GoldBod’s total assets stood at GH¢9.55 billion at the end of 2025, compared with GH¢1.68 billion in 2024. Total liabilities rose to GH¢3.95 billion, from GH¢1.52 billion, while net assets increased sharply to GH¢5.60 billion, from GH¢161.59 million.
The balance sheet was anchored by cash and cash equivalents of GH¢8.77 billion, short-term investments of GH¢102.04 million, short-term receivables of GH¢96.97 million, prepayments of GH¢444.04 million, and inventory of GH¢54.62 million. Current liabilities stood at GH¢3.93 billion, with trade payables accounting for the bulk at GH¢3.88 billion.
Operationally, the Board reported that it supported the generation of foreign exchange for the Bank of Ghana through the Gold-for-Reserves programme, contributing US$10.8 billion to the economy. In its role as national assayer, GoldBod assayed 103.8 metric tonnes of artisanal and small-scale mining gold valued at US$10.8 billion, as well as 101 metric tonnes of large-scale gold valued at US$9.7 billion for the year.
Under its sole exporter mandate, GoldBod exported or facilitated the export of 204.8 metric tonnes of gold from both the artisanal and small-scale mining sectors and the large-scale mining sector in 2025. The Board said legal exports, including large-scale mining, surged to approximately US$20 billion from US$10.3 billion in 2024.
The scale of exports places GoldBod at the centre of Ghana’s evolving mineral revenue and foreign exchange strategy, particularly at a time when gold prices have strengthened and the Bank of Ghana has expanded its reserves position. The annual report noted that gross international reserves rose to US$13.8 billion by the end of 2025.
In addition to revenue mobilisation, GoldBod’s mandate also includes formalising the gold trade, enforcing anti-smuggling measures, ensuring traceability, promoting responsible sourcing, certifying diamond exports, and encouraging local refining. The Board said it had introduced a structured licensing regime for gold buyers, including self-financing aggregators, licensed aggregators, tiered buyers and local traders.
It also reported the establishment of a dedicated taskforce to monitor, detect and prevent illegal gold trading activities and smuggling. The initiative, according to the report, contributed to a significant reduction in illicit gold trading activities and strengthened regulatory compliance across the value chain.

Saved entries:

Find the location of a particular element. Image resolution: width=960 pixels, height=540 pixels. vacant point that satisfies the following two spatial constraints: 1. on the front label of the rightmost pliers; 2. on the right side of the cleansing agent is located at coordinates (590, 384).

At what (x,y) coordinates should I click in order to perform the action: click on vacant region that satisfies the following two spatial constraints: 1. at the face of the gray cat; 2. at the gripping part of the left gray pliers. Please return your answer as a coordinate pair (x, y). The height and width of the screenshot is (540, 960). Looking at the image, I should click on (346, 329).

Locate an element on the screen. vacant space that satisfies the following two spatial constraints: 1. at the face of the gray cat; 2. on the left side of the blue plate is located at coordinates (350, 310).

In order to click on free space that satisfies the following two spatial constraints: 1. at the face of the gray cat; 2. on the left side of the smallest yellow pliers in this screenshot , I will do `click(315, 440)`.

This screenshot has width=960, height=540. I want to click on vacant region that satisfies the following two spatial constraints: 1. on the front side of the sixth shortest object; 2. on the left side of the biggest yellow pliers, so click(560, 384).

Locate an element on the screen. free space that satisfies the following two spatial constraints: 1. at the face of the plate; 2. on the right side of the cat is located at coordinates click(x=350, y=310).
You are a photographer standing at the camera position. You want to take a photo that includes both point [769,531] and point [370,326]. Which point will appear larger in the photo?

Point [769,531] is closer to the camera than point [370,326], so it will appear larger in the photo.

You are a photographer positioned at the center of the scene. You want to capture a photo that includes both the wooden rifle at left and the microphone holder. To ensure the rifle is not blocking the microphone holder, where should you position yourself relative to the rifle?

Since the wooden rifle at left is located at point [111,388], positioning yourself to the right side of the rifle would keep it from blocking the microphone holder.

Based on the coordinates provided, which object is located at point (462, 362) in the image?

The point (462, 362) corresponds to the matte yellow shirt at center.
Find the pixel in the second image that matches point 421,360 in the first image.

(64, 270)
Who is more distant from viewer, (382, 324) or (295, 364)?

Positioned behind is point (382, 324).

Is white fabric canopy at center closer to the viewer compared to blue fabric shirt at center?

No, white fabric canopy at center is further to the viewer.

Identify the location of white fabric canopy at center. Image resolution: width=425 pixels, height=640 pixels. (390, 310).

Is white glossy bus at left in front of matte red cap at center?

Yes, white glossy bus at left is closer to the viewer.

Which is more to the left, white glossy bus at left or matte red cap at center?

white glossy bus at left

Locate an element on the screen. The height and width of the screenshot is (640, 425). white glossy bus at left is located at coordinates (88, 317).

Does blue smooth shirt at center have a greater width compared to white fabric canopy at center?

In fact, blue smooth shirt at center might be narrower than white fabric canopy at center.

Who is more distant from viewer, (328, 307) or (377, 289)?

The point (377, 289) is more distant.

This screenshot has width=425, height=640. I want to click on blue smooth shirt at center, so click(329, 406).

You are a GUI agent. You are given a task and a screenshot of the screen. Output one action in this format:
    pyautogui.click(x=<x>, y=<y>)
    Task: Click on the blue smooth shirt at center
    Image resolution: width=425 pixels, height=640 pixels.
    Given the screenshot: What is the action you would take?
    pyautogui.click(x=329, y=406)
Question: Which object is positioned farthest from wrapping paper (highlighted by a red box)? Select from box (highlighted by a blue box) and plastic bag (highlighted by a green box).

Work instructions: Resume the article on GoldBod's 2025 annual report, picking up after its final sentence about the anti-smuggling taskforce.

Written reply:
For government, the 2025 audited numbers will be read as early validation of the GoldBod model: centralising gold purchases, formalising artisanal and small-scale mining flows, improving foreign exchange repatriation and capturing more value from a sector that has long suffered from leakages, under-declaration and smuggling.
But the numbers also raise the stakes. With large public funds being channelled through the institution as revolving trade capital, GoldBod’s governance, audit discipline, procurement controls and transparency framework will be critical to sustaining public confidence.
The Ghana Audit Service issued an opinion that the financial statements give a true and fair view of the Board’s financial position as at December 31, 2025, and of its financial performance and cash flows for the year then ended.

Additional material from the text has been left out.